"""

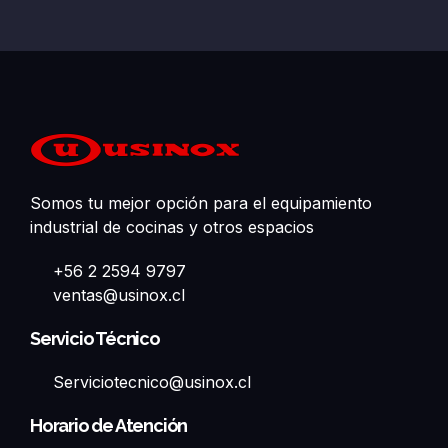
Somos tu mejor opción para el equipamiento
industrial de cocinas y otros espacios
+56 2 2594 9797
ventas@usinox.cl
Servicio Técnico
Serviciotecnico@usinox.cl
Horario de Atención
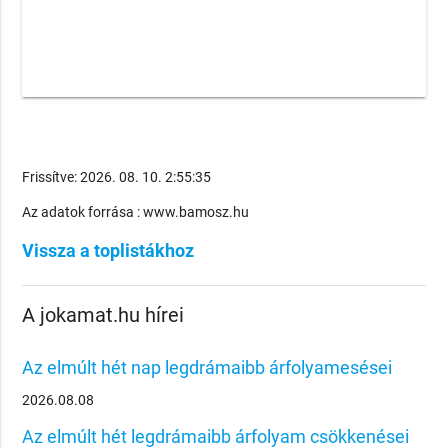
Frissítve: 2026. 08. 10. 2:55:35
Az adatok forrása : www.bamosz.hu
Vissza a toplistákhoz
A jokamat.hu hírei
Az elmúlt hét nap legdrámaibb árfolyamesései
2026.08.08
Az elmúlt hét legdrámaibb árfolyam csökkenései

"""
"""

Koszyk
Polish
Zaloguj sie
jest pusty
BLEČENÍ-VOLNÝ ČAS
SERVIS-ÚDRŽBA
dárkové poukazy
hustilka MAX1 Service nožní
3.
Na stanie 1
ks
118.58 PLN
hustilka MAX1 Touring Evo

"""

# PROBLEM TO WORK ON:
This exercise needs every line of the listing that contains the word "hustilka".

# RESPONSE FOR THIS EXERCISE:
hustilka MAX1 Service nožní
hustilka MAX1 Touring Evo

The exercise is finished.